*** Material provided ***

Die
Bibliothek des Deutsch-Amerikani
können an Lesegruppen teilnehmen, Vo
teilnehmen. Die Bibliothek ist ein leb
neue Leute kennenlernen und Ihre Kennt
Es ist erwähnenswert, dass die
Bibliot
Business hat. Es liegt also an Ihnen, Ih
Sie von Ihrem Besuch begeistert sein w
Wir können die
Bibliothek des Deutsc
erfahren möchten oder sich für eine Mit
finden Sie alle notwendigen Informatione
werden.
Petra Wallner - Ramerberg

*** End of Material provided ***

- _What you need to do_
Please arrange every line of text from the items above as a JSON list of strings, with one string per line and blank lines omitted.

- _The completed task_
[
  "Die",
  "Bibliothek des Deutsch-Amerikani",
  "können an Lesegruppen teilnehmen, Vo",
  "teilnehmen. Die Bibliothek ist ein leb",
  "neue Leute kennenlernen und Ihre Kennt",
  "Es ist erwähnenswert, dass die",
  "Bibliot",
  "Business hat. Es liegt also an Ihnen, Ih",
  "Sie von Ihrem Besuch begeistert sein w",
  "Wir können die",
  "Bibliothek des Deutsc",
  "erfahren möchten oder sich für eine Mit",
  "finden Sie alle notwendigen Informatione",
  "werden.",
  "Petra Wallner - Ramerberg"
]